Seasonally variable fruit production limits frugivores and granivores in many tropical forests (reviewed by Van Schaik et al. 1993). Many frugivores reproduce, grow rapidly, store fat, and/or cache seeds during the season of greatest fruit production. Many of the same species lose body mass, suffer increased mortality, and/or emigrate during the season of scarcity. Interannual variation in fruit production may also limit frugivores. Janzen (1974), for example, hypothesized that prolonged scarcity limits frugivores and granivores during nonmast years in Malesian dipterocarp forests. This hypothesis remains untested, perhaps because few tropical studies span enough years to evaluate population fluctuations.
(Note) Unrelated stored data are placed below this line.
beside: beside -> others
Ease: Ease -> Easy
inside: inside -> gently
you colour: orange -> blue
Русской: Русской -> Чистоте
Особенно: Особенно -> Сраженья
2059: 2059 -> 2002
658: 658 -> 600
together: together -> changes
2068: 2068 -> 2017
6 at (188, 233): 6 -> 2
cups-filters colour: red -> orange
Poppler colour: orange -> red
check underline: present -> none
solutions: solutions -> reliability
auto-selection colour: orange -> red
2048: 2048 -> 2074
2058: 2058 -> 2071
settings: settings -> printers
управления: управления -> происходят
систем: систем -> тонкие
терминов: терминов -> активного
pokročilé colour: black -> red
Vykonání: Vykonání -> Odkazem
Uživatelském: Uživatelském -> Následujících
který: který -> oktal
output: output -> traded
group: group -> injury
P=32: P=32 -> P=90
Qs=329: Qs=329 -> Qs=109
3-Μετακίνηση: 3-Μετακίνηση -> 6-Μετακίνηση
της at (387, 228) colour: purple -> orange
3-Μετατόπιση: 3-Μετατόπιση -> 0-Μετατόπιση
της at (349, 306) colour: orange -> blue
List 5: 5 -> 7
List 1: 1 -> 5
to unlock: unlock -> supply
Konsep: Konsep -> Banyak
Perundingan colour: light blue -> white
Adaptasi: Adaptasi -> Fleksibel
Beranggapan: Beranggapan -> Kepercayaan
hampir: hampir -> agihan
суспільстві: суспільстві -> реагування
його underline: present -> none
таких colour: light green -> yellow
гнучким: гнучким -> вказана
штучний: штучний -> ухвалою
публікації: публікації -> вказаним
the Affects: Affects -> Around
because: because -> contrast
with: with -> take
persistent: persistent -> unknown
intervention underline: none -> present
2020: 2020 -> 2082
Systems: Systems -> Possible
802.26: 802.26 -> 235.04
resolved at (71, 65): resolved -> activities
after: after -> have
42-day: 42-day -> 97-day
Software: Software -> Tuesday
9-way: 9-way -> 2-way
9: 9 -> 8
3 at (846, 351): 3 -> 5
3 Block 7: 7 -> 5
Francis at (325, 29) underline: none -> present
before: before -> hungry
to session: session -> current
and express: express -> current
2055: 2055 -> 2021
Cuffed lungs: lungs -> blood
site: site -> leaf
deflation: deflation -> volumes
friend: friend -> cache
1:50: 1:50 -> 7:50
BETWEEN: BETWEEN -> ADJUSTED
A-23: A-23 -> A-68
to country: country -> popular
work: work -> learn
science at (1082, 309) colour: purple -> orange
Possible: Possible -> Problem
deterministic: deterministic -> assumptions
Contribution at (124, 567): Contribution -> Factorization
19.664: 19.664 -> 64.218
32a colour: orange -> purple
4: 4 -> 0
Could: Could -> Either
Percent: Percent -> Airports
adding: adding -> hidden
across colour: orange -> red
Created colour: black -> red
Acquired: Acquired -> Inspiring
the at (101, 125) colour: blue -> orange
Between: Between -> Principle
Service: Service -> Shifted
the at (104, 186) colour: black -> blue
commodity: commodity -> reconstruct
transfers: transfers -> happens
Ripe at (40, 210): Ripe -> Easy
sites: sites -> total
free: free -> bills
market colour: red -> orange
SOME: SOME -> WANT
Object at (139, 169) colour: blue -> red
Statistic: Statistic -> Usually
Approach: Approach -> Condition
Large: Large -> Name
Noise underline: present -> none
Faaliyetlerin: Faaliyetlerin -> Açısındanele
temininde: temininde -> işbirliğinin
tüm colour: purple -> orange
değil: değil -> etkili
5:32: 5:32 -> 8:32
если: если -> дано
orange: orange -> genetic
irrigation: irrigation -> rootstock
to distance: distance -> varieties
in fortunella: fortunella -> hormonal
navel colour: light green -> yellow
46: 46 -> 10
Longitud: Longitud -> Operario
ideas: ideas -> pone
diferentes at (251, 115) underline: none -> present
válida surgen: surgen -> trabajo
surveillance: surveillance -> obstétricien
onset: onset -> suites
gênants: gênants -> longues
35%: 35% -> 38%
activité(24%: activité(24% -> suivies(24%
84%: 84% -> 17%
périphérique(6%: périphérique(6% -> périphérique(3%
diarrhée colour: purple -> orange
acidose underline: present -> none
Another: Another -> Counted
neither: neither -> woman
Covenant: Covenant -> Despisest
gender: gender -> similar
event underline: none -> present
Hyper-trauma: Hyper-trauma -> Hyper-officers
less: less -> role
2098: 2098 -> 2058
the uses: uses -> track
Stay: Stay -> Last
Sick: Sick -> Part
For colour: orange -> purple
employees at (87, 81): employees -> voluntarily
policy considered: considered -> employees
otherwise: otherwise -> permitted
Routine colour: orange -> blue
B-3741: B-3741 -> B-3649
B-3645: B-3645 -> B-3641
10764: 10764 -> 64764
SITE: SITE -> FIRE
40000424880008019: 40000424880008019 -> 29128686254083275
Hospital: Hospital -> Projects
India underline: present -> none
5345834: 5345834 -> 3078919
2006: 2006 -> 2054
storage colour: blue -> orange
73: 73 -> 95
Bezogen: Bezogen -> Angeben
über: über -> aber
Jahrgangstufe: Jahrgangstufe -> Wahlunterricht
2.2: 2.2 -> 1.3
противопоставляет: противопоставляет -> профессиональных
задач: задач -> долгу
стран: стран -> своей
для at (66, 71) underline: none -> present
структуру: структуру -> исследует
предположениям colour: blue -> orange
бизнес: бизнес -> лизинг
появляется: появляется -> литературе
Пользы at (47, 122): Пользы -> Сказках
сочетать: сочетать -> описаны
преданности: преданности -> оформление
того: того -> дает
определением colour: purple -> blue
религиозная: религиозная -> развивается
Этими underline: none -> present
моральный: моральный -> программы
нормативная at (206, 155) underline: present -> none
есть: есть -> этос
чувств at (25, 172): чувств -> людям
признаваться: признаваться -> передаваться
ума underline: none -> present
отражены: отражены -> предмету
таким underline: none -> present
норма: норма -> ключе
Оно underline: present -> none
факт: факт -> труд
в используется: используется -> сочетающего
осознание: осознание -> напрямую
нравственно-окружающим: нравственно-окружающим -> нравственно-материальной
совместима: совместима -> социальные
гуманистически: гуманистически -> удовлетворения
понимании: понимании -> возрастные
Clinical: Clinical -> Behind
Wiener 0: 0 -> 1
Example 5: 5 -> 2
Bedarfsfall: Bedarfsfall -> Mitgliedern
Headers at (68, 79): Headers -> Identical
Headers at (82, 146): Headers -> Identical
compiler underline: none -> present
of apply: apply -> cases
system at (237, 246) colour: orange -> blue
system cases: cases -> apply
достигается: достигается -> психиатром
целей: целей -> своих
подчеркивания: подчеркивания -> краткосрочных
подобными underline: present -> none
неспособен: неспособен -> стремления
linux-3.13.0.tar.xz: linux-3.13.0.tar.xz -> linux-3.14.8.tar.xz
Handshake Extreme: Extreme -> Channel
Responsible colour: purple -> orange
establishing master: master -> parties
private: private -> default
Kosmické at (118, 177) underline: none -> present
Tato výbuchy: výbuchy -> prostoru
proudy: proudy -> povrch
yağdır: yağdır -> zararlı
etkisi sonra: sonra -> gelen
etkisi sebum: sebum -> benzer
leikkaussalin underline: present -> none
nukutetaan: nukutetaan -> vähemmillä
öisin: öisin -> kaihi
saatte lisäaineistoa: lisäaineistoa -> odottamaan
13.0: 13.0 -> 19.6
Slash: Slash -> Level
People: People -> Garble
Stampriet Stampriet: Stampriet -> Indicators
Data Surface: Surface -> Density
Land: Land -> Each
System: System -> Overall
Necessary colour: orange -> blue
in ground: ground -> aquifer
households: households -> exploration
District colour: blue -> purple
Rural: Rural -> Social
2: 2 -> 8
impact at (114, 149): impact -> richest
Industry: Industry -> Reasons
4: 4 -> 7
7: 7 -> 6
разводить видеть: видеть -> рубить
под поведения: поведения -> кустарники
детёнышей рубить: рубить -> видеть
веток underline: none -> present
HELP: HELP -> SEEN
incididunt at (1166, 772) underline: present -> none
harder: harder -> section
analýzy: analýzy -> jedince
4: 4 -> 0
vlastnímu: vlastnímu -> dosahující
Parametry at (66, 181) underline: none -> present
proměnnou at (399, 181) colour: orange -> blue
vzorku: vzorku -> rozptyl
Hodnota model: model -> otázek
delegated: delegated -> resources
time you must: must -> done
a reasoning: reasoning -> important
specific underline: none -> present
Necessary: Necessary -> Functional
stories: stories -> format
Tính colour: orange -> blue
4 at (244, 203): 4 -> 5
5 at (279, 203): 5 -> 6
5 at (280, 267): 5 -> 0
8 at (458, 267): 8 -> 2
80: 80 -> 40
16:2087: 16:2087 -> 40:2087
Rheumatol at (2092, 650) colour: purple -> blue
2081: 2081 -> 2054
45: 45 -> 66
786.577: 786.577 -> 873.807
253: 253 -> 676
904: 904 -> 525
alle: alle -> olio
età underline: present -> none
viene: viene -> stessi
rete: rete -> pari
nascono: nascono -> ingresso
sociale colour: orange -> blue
One of the longest ecological records from tropical forest concerns the mammals of BCI. Frugivorous mammals experienced famine in 1931-1932, 19581959, and 1970-1971. The famines all occurred between September and January. In 1931-1932, coatis (Nasua narica), peccaries, and brocket deer (Mazama americana) were emaciated, and collared and white-lipped peccaries (Tayassu tajacu and T. pecari) foraged in the laboratory clearing (Enders 1935, Chapman 1938). In 1958-1959, collared peccaries and deer were again emaciated, and more than half of the individuals in a marked population of coatis died (Kaufman 1962). At the height of the 1970-1971 famine, corpses of frugivores occurred, on average, every 300 m along forest trails (Foster 1982a). Foster (1982a) analyzed 18 years of BCI mammal observations and noted that the famines each followed a mild dry season. Foster also documented fruit production for two years, including the 1970-1971 famine. Many plant species failed to fruit after the mild 1970 dry season, suggesting a link between dry-season rains, failed fruit production, and famine. Foster hypothesized that dry-season rains prevent many species from attaining the threshold levels of drought required to initiate flowering. Recent events indicate that this hypothesis is, at best, partly correct. The two rainiest dry seasons yet recorded on BCI (1981 and 1996) were not followed by fruit failure or by famine.

We re-evaluate the relationships among climate, fruit production, and mammal populations. Observations of BCI mammals have been compiled for 49 years, and fruit production has been monitored for 10 years. A fourth famine in 1993-1994 is evident from an 11-yr record of natural deaths of mammals and a 2-yr record of population densities. The famines of 1930-1931, 1958-1959, 1970-1971, and 1993-1994 each followed one year after an El Nino event when the intervening dry season was mild. We evaluate the following hypotheses for 138 plant species: (1) El Nino conditions enhance fruit production; (2) high fruit production consumes stored reserves, limiting the next reproductive event; and (3) mild dry seasons reduce fruit production.

Terborgh (1992) hypothesized that large felids and raptors regulate populations of frugivorous and granivorous mammals in tropical forests. The three largest raptors and two largest felids recorded in central Panama are no longer resident on BCI. Terborgh (1992) hypothesized that reduced predation pressure has permitted the population densities of prey species to increase on BCI. As a corollary, he suggested that famines occur because the population densities of frugivores and granivores are not regulated by predation on BCI. We extended censuses to the nearby mainland, where poachers are active, to evaluate this hypothesis. Poachers reduce the abundances of game species below levels maintained in the presence of large felids and raptors (Freese et al. 1982, Peres 1990, 1996, Redford 1992). If there is evidence for famine in poached populations, we will reject the hypothesis that reduced predation pressure is a prerequisite for famine.